Armes contre Bitcoin : Comment l’Iran transpose ses exportations de défense vers la blockchain
Confrontée à un grave isolement financier, la République islamique d’Iran a trouvé une solution radicale pour soutenir son complexe militaro-industriel. L’exportateur d’armes d’État a officiellement mis en place un système de paiement en cryptomonnaie, permettant ainsi aux clients étrangers de contourner les barrières bancaires traditionnelles.
Une révolution discrète dans les contrats militaires
Selon des informations récentes, la politique d’acceptation des actifs numériques comme mode de paiement pour les armes est en vigueur depuis environ un an. Le Centre d’exportation du ministère iranien de la Défense ne se contente pas d’expérimenter une technologie ; il a mis en œuvre un modèle multidevises à part entière. Les acheteurs peuvent désormais choisir entre les cryptomonnaies, le troc ou le rial iranien.
Aujourd’hui, l’Iran entretient des relations commerciales actives avec 35 pays.
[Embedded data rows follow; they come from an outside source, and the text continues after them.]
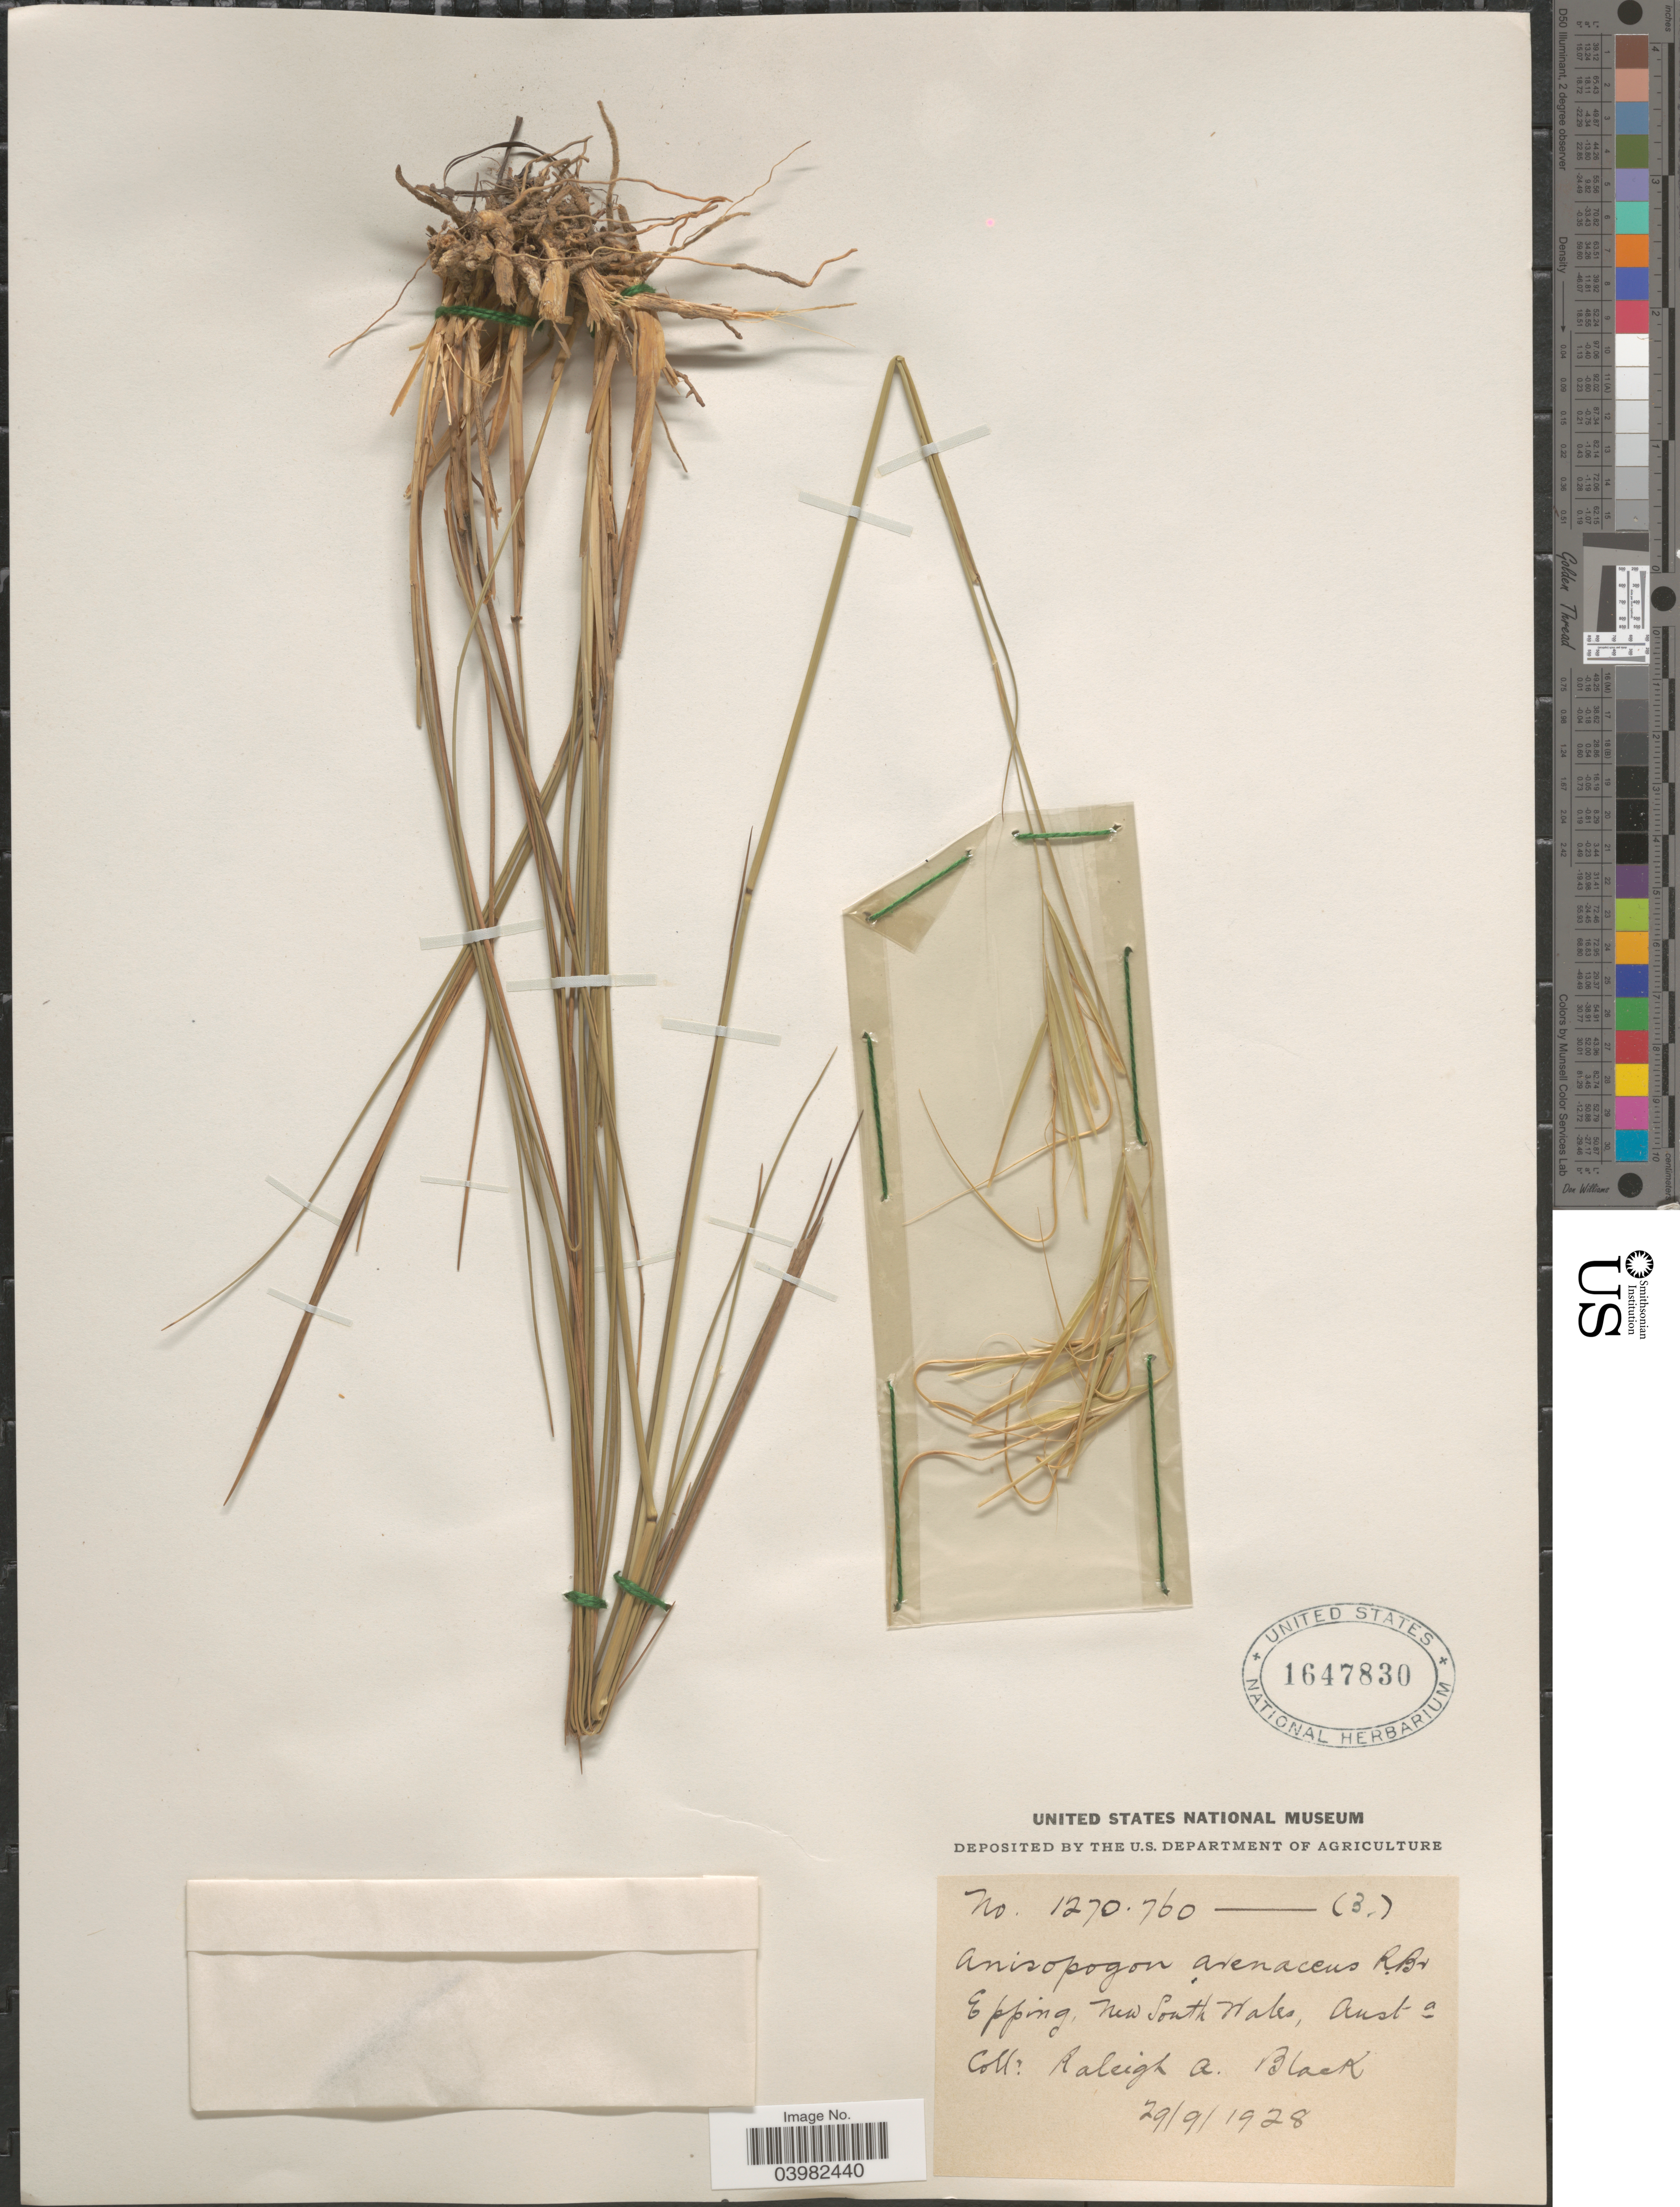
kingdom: Plantae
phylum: Tracheophyta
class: Liliopsida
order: Poales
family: Poaceae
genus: Anisopogon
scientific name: Anisopogon avenaceus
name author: R. Br.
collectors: R. A. Black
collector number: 1270.760(3)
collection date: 1928-09-29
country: Australia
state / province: New South Wales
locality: Epping.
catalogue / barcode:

Le « catalogue » de biens payables en cryptomonnaie couvre la quasi-totalité de l’armement moderne :
- Missiles balistiques et de croisière ;
- Drones d’attaque et de reconnaissance ;
- Navires de guerre et systèmes de défense aérienne ;
- Véhicules blindés, explosifs et munitions.
La singularité de cette situation réside dans le fait que les acheteurs sont autorisés à inspecter personnellement le matériel sur le territoire national (après vérifications de sécurité), ce qui légitime de facto le statut de la cryptomonnaie comme moyen de paiement d'État pour les transactions stratégiques.
La cryptomonnaie comme bouclier contre les sanctions
La principale raison de cette mesure est évidente : la pression des sanctions occidentales. Le système du dollar et les banques internationales étant inaccessibles à Téhéran, il devient extrêmement difficile d'effectuer des transactions importantes. La cryptomonnaie permet des paiements « hors des registres » des régulateurs financiers internationaux.
Les représentants du centre d'exportation iranien affirment que les livraisons sont garanties immédiatement après la signature du contrat et le transfert des fonds, indépendamment des restrictions liées aux sanctions. Cela réduit le risque d'interruption des transactions qui pourraient échouer avec un financement bancaire classique.
Cependant, l'Occident ne reste pas inactif. Les États-Unis et Israël surveillent et bloquent régulièrement les portefeuilles de cryptomonnaies liés au Corps des gardiens de la révolution islamique (CGRI). Néanmoins, l'Iran se classait au 18e rang mondial des exportations d'armes fin 2024, confirmant l'efficacité des nouvelles méthodes employées pour contourner l'embargo.
Marché intérieur : Optimisme autour des cryptomonnaies malgré la faiblesse du rial
L'intérêt du gouvernement pour la blockchain est également alimenté par le contexte intérieur. Pour les Iraniens, les actifs numériques sont devenus le seul moyen de protéger leur épargne. Début 2026, le rial, la monnaie nationale, a atteint un niveau historiquement bas : un dollar valait plus de 1,25 million de rials.
Questions clés sur le marché iranien des cryptomonnaies en 2025-2026 :
Importance : Environ 5 millions de citoyens utilisent activement les cryptomonnaies.
Croissance : Le volume des transactions entrantes en cryptomonnaies a augmenté de près de 12 % en 2025.
Popularité des stablecoins : Les cryptomonnaies indexées sur le dollar sont devenues le principal moyen de conservation du patrimoine.
Malgré des incidents majeurs, comme le piratage d’une importante plateforme d’échange locale ayant entraîné des pertes d’environ 90 millions de dollars, la confiance dans les actifs numériques demeure élevée. Actuellement, la Banque centrale et les législateurs iraniens travaillent activement à l’élaboration d’un cadre réglementaire visant à intégrer pleinement les paiements en cryptomonnaies dans l’économie du pays.
En conclusion
L’utilisation des cryptomonnaies pour la vente de missiles et de drones représente bien plus qu’une simple solution technique. Elle marque le début d’une nouvelle ère de « troc numérique » dans le commerce mondial des armes. Face à l’escalade des sanctions, Téhéran mise sur la décentralisation et fait de la blockchain son principal instrument financier sur la scène internationale.